• **WORK REQUIRED**
Among the lines below, copy exactly those from the one with "X120523000Y-123454200D03*" through the one with "X154940000Y-129108200D03*", counting both ends.

▼

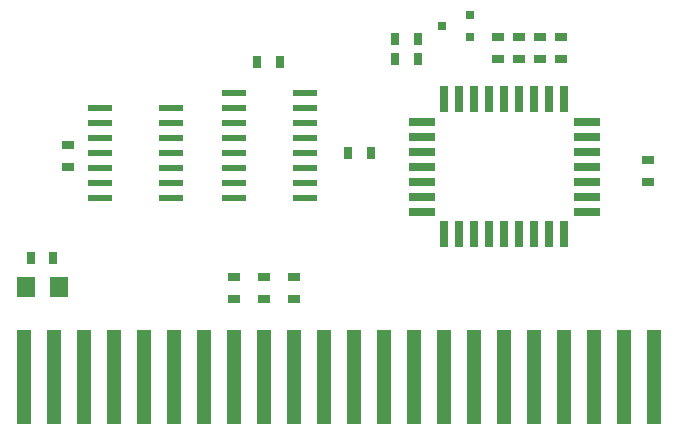
<source format=gtp>
G04 #@! TF.FileFunction,Paste,Top*
%FSLAX46Y46*%
G04 Gerber Fmt 4.6, Leading zero omitted, Abs format (unit mm)*
G04 Created by KiCad (PCBNEW 4.0.7-e2-6376~58~ubuntu16.04.1) date Wed Mar 28 10:52:48 2018*
%MOMM*%
%LPD*%
G01*
G04 APERTURE LIST*
%ADD10C,0.203200*%
%ADD11R,1.000000X0.800000*%
%ADD12R,0.800000X1.000000*%
%ADD13R,0.800000X0.800000*%
%ADD14R,2.286000X0.762000*%
%ADD15R,0.762000X2.286000*%
%ADD16R,2.000000X0.500000*%
%ADD17R,1.600000X1.800000*%
%ADD18R,1.270000X8.001000*%
G04 APERTURE END LIST*
D10*
D11*
X137160000Y-132730200D03*
X137160000Y-134630200D03*
X134620000Y-132730200D03*
X134620000Y-134630200D03*
X139700000Y-134630200D03*
X139700000Y-132730200D03*
X156972000Y-112410200D03*
X156972000Y-114310200D03*
X158750000Y-114310200D03*
X158750000Y-112410200D03*
X162306000Y-114310200D03*
X162306000Y-112410200D03*
X160528000Y-114310200D03*
X160528000Y-112410200D03*
D12*
X150175000Y-114249200D03*
X148275000Y-114249200D03*
X150175000Y-112598200D03*
X148275000Y-112598200D03*
X117414000Y-131140200D03*
X119314000Y-131140200D03*
X136591000Y-114503200D03*
X138491000Y-114503200D03*
D11*
X169672000Y-124724200D03*
X169672000Y-122824200D03*
X120523000Y-123454200D03*
X120523000Y-121554200D03*
D13*
X154632000Y-112405200D03*
X154632000Y-110505200D03*
X152200000Y-111455200D03*
D14*
X150495000Y-123393200D03*
X150495000Y-124663200D03*
X150495000Y-125933200D03*
X150495000Y-127203200D03*
D15*
X152400000Y-129108200D03*
X153670000Y-129108200D03*
X154940000Y-129108200D03*
X156210000Y-129108200D03*
X157480000Y-129108200D03*
X158750000Y-129108200D03*
X160020000Y-129108200D03*
X161290000Y-129108200D03*
X162560000Y-129108200D03*
D14*
X164465000Y-127203200D03*
X164465000Y-125933200D03*
X164465000Y-124663200D03*
X164465000Y-123393200D03*
X164465000Y-122123200D03*
X164465000Y-120853200D03*
X164465000Y-119583200D03*
D15*
X162560000Y-117678200D03*
X161290000Y-117678200D03*
X160020000Y-117678200D03*
X158750000Y-117678200D03*
X157480000Y-117678200D03*
X156210000Y-117678200D03*
X154940000Y-117678200D03*
X153670000Y-117678200D03*
X152400000Y-117678200D03*
D14*
X150495000Y-119583200D03*
X150495000Y-120853200D03*
X150495000Y-122123200D03*
D16*
X134589000Y-117170200D03*
X134589000Y-118440200D03*
X134589000Y-119710200D03*
X134589000Y-120980200D03*
X134589000Y-122250200D03*
X134589000Y-123520200D03*
X134589000Y-124790200D03*
X134589000Y-126060200D03*
X140589000Y-126060200D03*
X140589000Y-124790200D03*
X140589000Y-123520200D03*
X140589000Y-122250200D03*
X140589000Y-120980200D03*
X140589000Y-119710200D03*
X140589000Y-118440200D03*
X140589000Y-117170200D03*
X123286000Y-118440200D03*
X123286000Y-119710200D03*
X123286000Y-120980200D03*
X123286000Y-122250200D03*
X123286000Y-123520200D03*
X123286000Y-124790200D03*
X123286000Y-126060200D03*
X129286000Y-126060200D03*
X129286000Y-124790200D03*
X129286000Y-123520200D03*
X129286000Y-122250200D03*
X129286000Y-120980200D03*
X129286000Y-119710200D03*
X129286000Y-118440200D03*
D17*
X119767000Y-133553200D03*
X116967000Y-133553200D03*
D18*
X116840000Y-141224000D03*
X119380000Y-141224000D03*
X121920000Y-141224000D03*
X124460000Y-141224000D03*
X127000000Y-141224000D03*
X129540000Y-141224000D03*
X132080000Y-141224000D03*
X134620000Y-141224000D03*
X137160000Y-141224000D03*
X139700000Y-141224000D03*
X142240000Y-141224000D03*
X144780000Y-141224000D03*
X147320000Y-141224000D03*
X149860000Y-141224000D03*
X152400000Y-141224000D03*
X154940000Y-141224000D03*
X157480000Y-141224000D03*
X160020000Y-141224000D03*
X162560000Y-141224000D03*
X165100000Y-141224000D03*
X167640000Y-141224000D03*
X170180000Y-141224000D03*
D12*
X146177000Y-122250200D03*
X144277000Y-122250200D03*
M02*

</source>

▲

• **TASK RESULT**
X120523000Y-123454200D03*
X120523000Y-121554200D03*
D13*
X154632000Y-112405200D03*
X154632000Y-110505200D03*
X152200000Y-111455200D03*
D14*
X150495000Y-123393200D03*
X150495000Y-124663200D03*
X150495000Y-125933200D03*
X150495000Y-127203200D03*
D15*
X152400000Y-129108200D03*
X153670000Y-129108200D03*
X154940000Y-129108200D03*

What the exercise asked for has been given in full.